Despite the similarities between inflation and climate change, the differences couldn’t be starker. The journey to the ITF was a natural one for the central banks. The central banks after all are guardians of monetary and financial stability. From the 1970s, most countries struggled with high inflation leading to the central banks experimenting with policies such as targeting inflation via money supply. As these policies did not show desired results, the ITF emerged where the central banks targeted inflation via interest rates.
Unlike inflation, climate change is not a natural ally for a central bank, and this obviously becomes a major challenge. Carney and others have identified how ignoring climate change leads to concerns for both price and financial stability. The floods and droughts could lead to destruction of crops leading to higher inflation. Likewise, these climate change events could lead to large losses for banks (insurance) firms which have lent (claims) to these areas creating financial instability. Of late, we have seen how the US Federal Reserve along with other financial regulators passed policies providing relief to financial institutions affected by Texas Winter Storms.
As prevention is better than cure, the central banks have decided to play a role in this climate change. They are primarily trying to promote greening of finance, which means encouraging financial institutions to increasingly support firms which have lower carbon footprint. The central banks are also promoting green bonds and also considering accepting these bonds as collaterals for repo and inter-bank borrowing transactions. This indirect policy will hopefully have a direct impact on climate change.
The linking of climate with the central banks has raised concerns among purists. They point that each time the central banks move away from their core objectives of monetary stability, there is trouble ahead. They point to examples from the 1970s where inflation rose as the central banks were focusing on growth and employment. Some purists were not happy with the central banks taking up the role of financial stability post-2008 crisis. The New Zealand Central Bank has already added employment to its objectives and has recently been asked to include housing market sustainability to their remit as well.
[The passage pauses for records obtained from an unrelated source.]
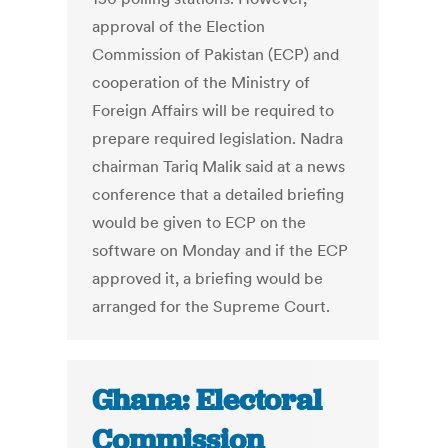
approval of the Election
Commission of Pakistan (ECP) and
cooperation of the Ministry of
Foreign Affairs will be required to
prepare required legislation. Nadra
chairman Tariq Malik said at a news
conference that a detailed briefing
would be given to ECP on the
software on Monday and if the ECP
approved it, a briefing would be
arranged for the Supreme Court.
Ghana: Electoral
Commission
They argue that the central banks have earned their autonomy after years of inflation management, and should stick to the knitting, else risk losing their autonomy.
How do the central banks work around these conflicts? If they do not join the fight for climate change, their role as a public policy institution will be questioned. If they join, they will be criticised for moving away from core goals.
Apart from the Bank of England, the central banks in Europe have also played a leading role in discussions on climate change. Last year, Denmark’s central bank announced the recruitment of a climate economist to work with its macroeconomics team. The European Central Bank (ECB) is also likely to adopt climate change as a formal goal after completion of its ongoing review. The central bank has already set up a climate change centre.
Isabel Schnabel, a key ECB official, in a recent speech remarked that while the primary responsibilities of climate change lie with the governments, “there is by now a widely shared understanding that central banks cannot stand on the sidelines”. So the question is not if the central banks can incorporate climate into their goals ‘but how and to what degree this should be done’.
What does all this mean for the Reserve Bank of India, which will announce a review of its monetary policy in March 21? The recent RBI Report on Currency and Finance (RCF), which studied the evolution of monetary policy frameworks in India and the world, has some answers. The RCF recommended that the RBI should continue with the current ITF of 4 percent with a band of 2 percent. However, the world is undergoing several ‘structural changes such as globalization, e-commerce and climate change’. These changes may test the ITF.
Thus, lessons from the ongoing reviews of other central banks will ‘be invaluable’ to understand whether the core goals need to be complimented with these alternative goals. The BoE has already gone ahead incorporating the climate change goal to the ITF. We have to wait and see what other central banks, including the RBI, will do in their ongoing/upcoming reviews.